Неувядаемыми образцами удивительно трепетной и в то же время точно сфокусированной речи о музыке являются многие работы Б.В. Асафьева (см., в частности, упомянутые в списке литературы к теме «Анализ»),
«Есть странный русский город. В нем можно только мечтать о свете, о жизни во всей ее могучей красоте. Когда приходит весна, она, может быть, никого не радует в мире так, как людей этого властного города. Робкая, кроткая и нежная, она, родясь, предчувствует свое краткое существование. И те, кто поет о ней, уже болеют за нее. Белая ночь, которая приходит с весной, отравлена этой скорбью.

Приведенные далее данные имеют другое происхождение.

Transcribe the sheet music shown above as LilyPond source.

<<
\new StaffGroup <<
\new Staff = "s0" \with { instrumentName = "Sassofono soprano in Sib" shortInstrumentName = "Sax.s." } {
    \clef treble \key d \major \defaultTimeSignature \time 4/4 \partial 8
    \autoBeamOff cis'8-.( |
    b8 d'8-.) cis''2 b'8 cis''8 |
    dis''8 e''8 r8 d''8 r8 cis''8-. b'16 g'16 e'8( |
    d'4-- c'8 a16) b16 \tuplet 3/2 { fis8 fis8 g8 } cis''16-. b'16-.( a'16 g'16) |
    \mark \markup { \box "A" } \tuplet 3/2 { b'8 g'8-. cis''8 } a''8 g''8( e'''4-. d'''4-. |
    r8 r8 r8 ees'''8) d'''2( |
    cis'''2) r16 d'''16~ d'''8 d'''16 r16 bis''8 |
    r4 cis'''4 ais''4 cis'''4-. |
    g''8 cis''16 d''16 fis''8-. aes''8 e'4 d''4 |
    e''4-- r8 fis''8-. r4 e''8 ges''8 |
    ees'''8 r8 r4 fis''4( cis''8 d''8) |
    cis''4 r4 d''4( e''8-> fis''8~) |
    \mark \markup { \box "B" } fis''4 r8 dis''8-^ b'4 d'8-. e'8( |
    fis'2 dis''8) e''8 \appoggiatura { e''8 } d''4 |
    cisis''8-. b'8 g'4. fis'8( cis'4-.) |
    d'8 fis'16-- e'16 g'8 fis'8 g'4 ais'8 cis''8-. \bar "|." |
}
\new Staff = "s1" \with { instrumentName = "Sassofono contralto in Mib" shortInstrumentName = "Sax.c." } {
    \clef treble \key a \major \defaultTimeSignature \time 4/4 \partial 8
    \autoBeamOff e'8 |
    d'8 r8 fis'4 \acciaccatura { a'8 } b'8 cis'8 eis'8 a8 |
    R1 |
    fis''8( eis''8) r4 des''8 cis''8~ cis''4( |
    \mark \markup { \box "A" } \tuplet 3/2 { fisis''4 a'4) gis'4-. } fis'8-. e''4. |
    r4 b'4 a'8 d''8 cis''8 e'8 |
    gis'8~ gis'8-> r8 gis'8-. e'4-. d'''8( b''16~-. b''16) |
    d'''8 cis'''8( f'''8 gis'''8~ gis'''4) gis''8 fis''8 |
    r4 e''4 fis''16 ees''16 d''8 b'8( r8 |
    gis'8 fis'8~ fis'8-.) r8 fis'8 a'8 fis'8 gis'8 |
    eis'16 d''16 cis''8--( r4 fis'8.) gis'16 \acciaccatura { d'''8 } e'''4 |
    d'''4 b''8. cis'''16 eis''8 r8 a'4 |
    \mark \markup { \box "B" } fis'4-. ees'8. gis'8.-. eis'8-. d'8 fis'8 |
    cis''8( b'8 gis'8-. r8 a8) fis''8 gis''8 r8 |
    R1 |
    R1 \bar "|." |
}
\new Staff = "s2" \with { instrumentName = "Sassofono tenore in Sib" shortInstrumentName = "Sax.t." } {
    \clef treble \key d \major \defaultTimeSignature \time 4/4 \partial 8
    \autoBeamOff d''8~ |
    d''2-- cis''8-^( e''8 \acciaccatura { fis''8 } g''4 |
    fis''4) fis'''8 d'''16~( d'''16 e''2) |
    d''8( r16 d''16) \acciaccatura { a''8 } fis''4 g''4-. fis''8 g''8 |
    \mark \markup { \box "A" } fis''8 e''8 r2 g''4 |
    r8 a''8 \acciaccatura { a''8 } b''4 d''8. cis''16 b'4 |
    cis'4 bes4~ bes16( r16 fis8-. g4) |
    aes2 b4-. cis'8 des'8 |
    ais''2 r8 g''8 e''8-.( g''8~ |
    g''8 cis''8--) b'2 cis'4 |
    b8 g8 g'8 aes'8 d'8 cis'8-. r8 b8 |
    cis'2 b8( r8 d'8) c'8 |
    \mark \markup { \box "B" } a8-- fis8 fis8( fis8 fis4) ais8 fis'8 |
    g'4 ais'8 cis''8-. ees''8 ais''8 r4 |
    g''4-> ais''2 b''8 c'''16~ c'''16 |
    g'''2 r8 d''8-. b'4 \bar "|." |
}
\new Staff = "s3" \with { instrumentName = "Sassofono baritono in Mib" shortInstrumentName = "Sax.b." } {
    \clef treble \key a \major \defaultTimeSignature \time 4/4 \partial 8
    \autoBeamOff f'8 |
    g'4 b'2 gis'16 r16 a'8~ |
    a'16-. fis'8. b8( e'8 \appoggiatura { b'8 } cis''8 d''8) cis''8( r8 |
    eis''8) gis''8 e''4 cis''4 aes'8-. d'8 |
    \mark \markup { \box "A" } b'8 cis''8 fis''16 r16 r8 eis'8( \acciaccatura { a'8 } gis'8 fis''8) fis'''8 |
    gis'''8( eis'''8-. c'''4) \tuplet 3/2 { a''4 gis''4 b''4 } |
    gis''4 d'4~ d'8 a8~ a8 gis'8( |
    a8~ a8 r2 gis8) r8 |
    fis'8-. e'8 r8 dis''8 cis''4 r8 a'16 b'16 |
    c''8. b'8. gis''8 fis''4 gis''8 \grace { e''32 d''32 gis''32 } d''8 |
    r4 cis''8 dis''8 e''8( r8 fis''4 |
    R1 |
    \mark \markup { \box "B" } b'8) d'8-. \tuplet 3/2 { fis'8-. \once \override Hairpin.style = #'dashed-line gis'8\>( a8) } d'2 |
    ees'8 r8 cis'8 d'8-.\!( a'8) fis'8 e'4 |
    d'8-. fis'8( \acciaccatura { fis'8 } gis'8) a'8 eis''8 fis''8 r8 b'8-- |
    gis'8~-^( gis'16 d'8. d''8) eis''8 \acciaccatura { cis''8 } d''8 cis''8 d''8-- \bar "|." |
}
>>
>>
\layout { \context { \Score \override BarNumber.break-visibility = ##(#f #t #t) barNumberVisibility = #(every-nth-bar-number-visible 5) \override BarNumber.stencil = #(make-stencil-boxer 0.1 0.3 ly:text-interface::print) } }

Томит, влечет и манит странный, отраженный свет, и когда восходит солнце, люди уже не в силах радоваться ему: они измождены процессом влечения к свету».
Этим абзацем начинается этюд Асафьева о «Пиковой даме» Чайковского. В нем нет еще ни слова о самой музыке, но приведенные слова уже есть некая музыка, которая перекликается с музыкальной атмосферой оперы, вводит в ее настроение, созвучна звуковой и световой ее палитре. Это — слово о музыке, которое перестает быть словом обыденной или научной речи и становится художественным эквивалентом речи музыкальной. И это, конечно, и есть та цель, к которой должен стремиться всякий, пытающийся интерпретировать музыку словом.